Activity: The entries must be set down again word for word; no pictures belong in the copy.

Supplied data:
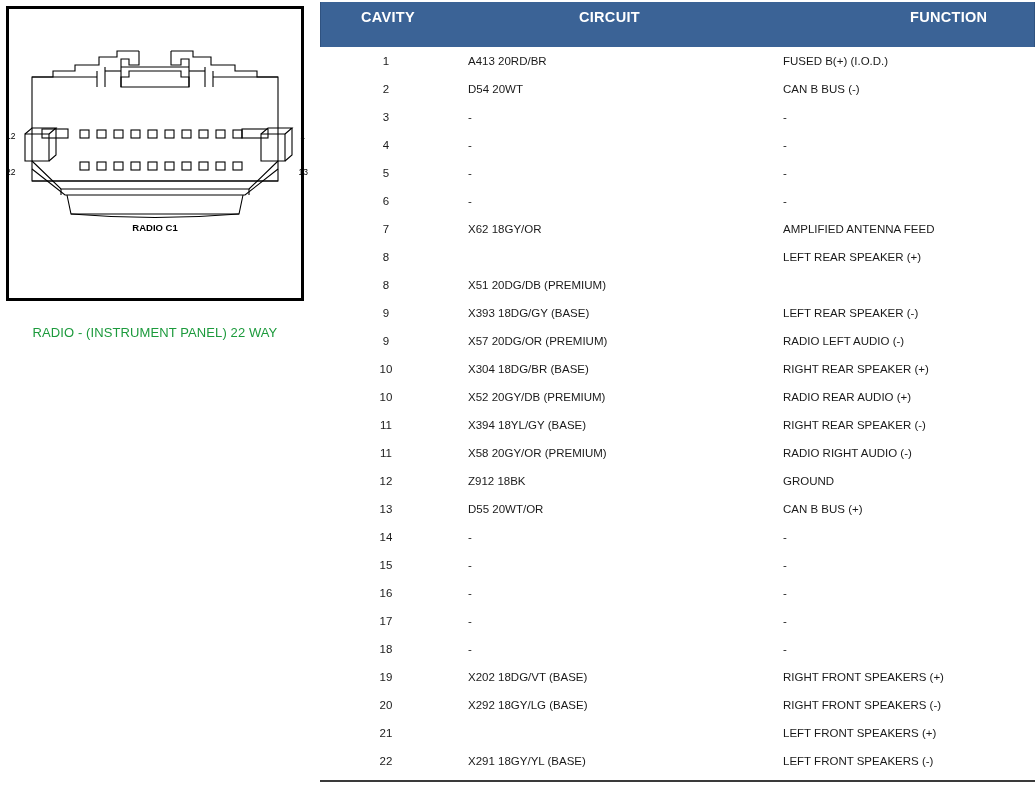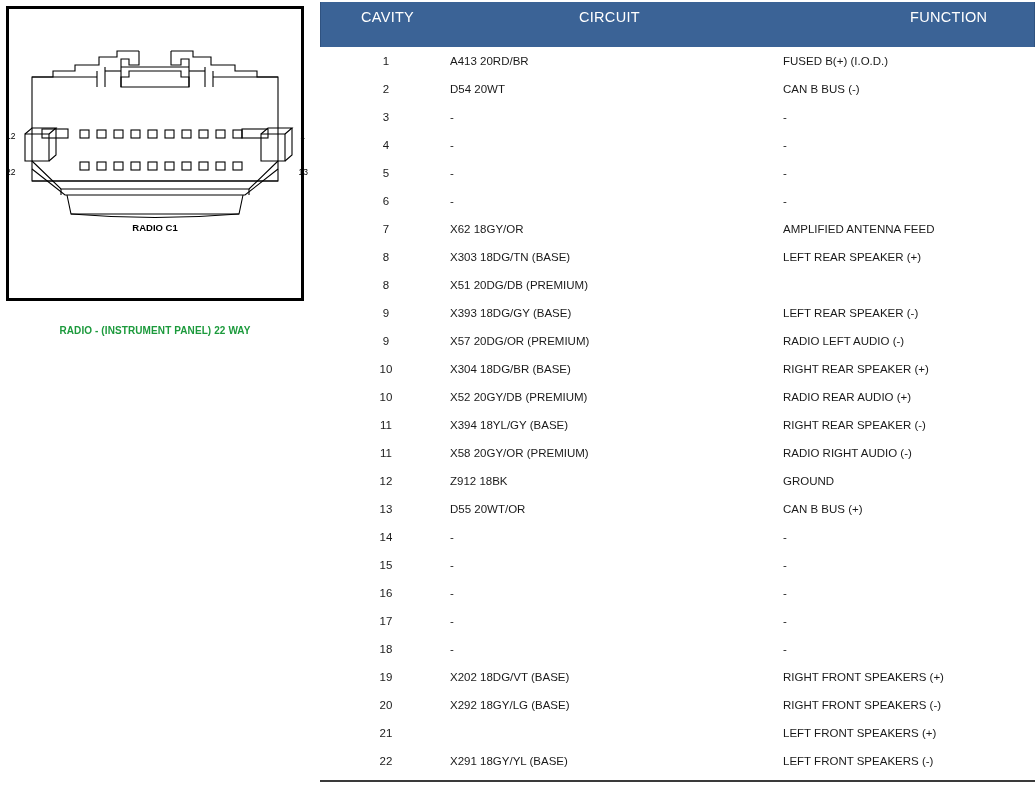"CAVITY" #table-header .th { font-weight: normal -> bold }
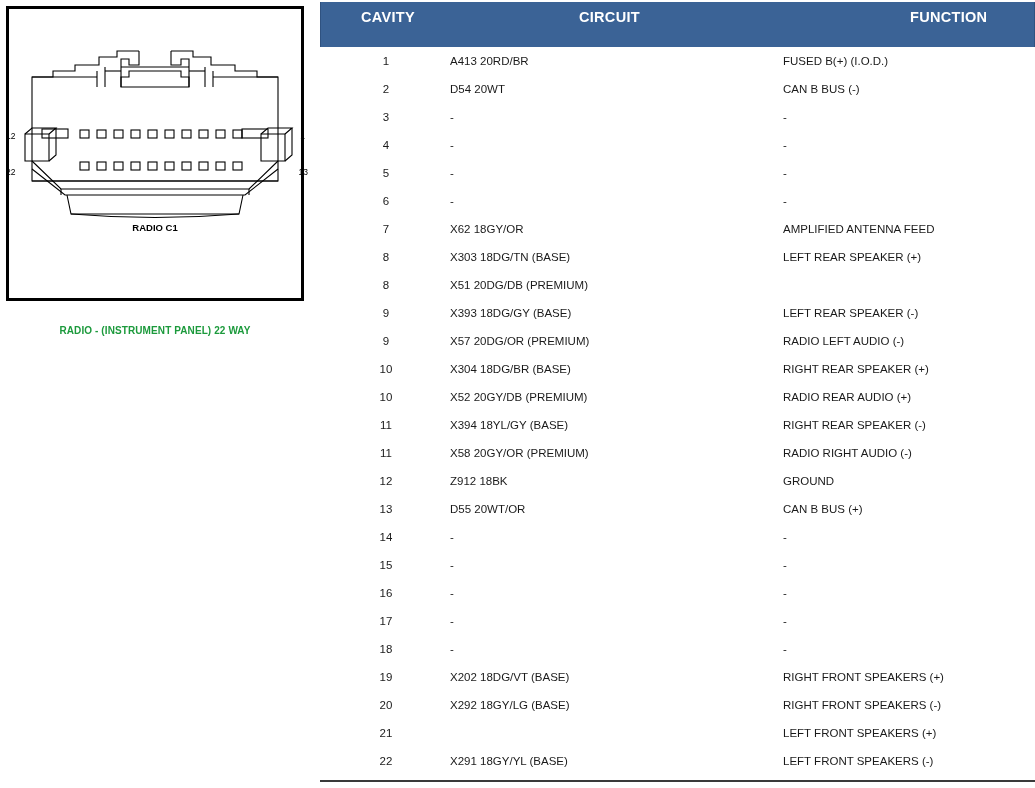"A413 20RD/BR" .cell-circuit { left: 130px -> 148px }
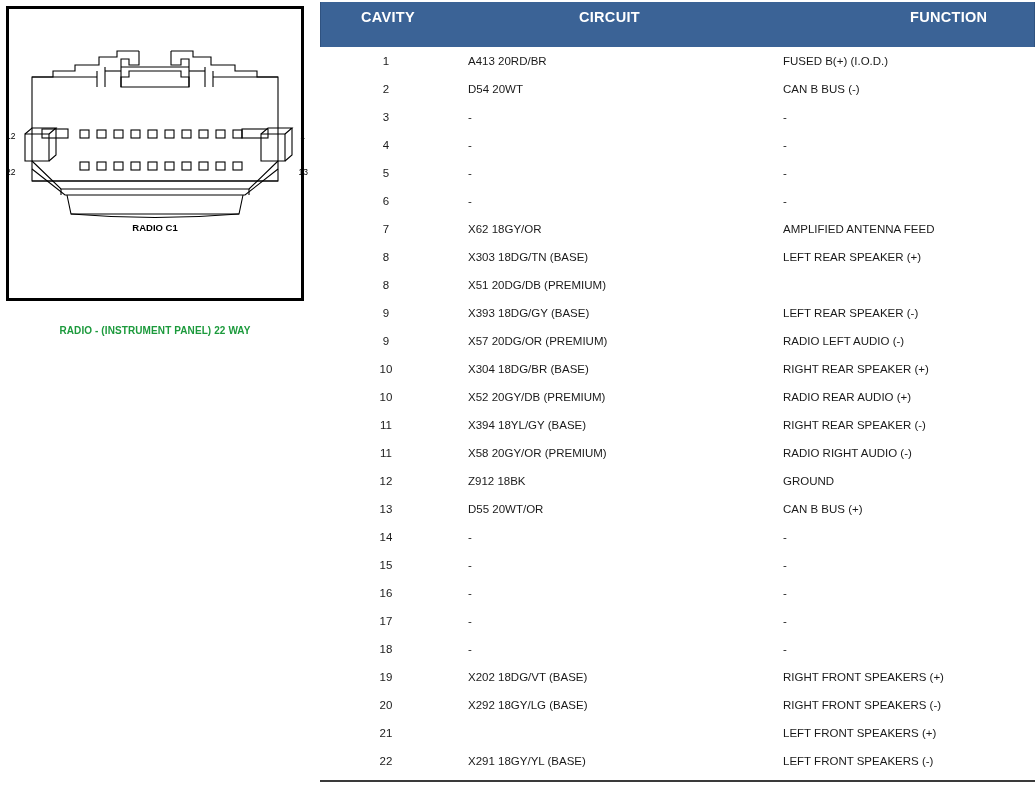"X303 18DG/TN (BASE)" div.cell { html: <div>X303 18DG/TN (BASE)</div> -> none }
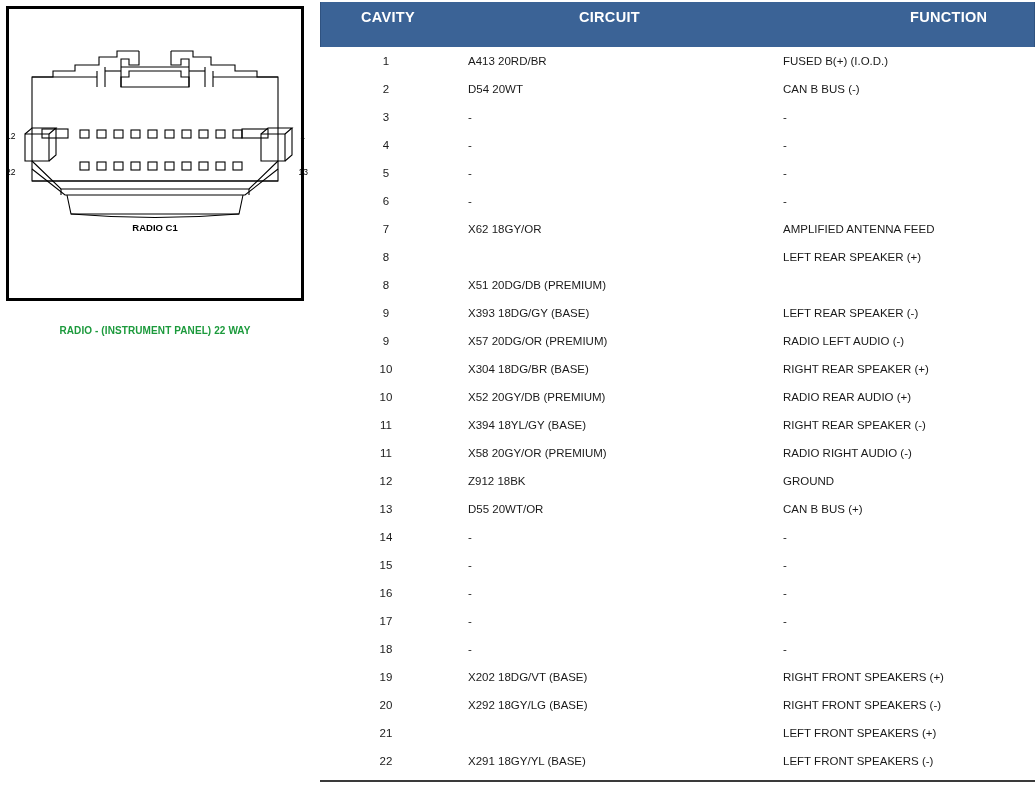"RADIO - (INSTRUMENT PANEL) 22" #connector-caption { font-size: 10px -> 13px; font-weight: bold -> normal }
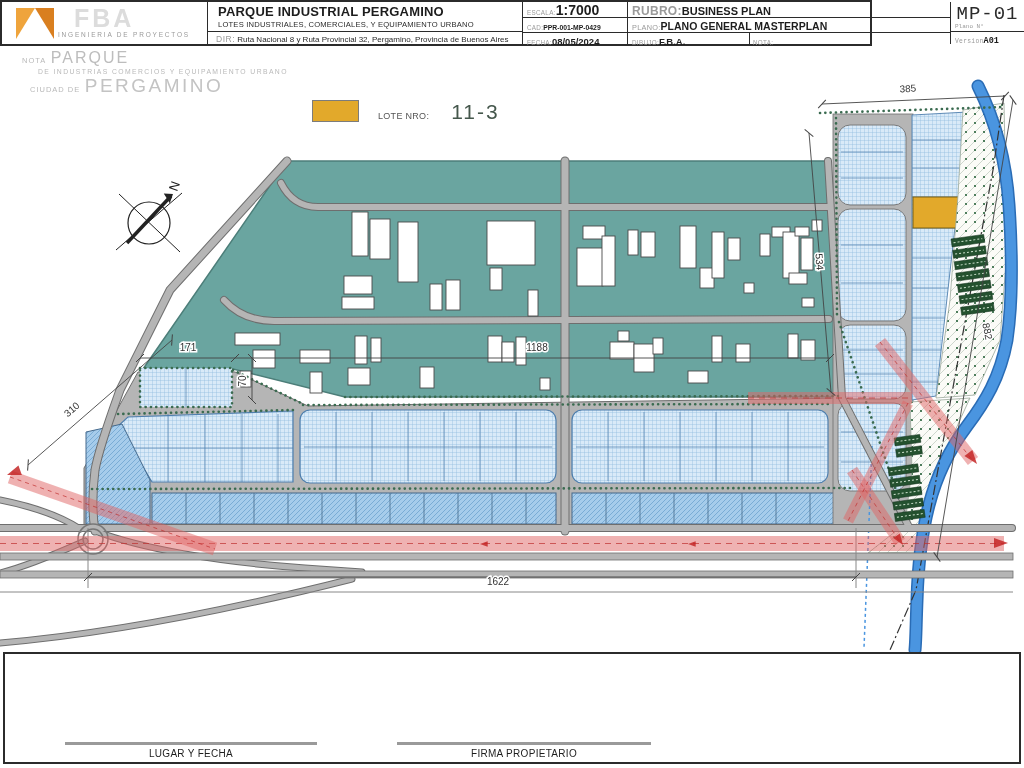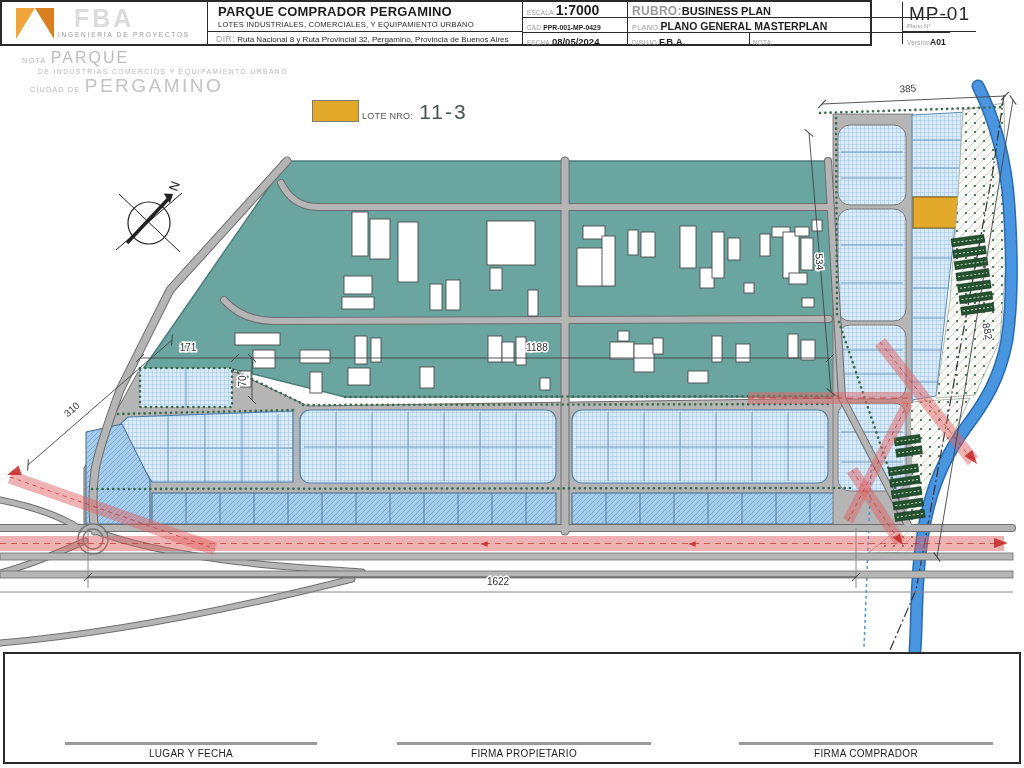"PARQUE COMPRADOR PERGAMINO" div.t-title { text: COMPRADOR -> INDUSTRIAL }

Output for this exercise:
"CAVITY" #table-header .th { font-weight: normal -> bold }
"A413 20RD/BR" .cell-circuit { left: 130px -> 148px }
"X303 18DG/TN (BASE)" div.cell { html: <div>X303 18DG/TN (BASE)</div> -> none }
"RADIO - (INSTRUMENT PANEL) 22" #connector-caption { font-size: 10px -> 13px; font-weight: bold -> normal }
"PARQUE COMPRADOR PERGAMINO" div.t-title { text: COMPRADOR -> INDUSTRIAL }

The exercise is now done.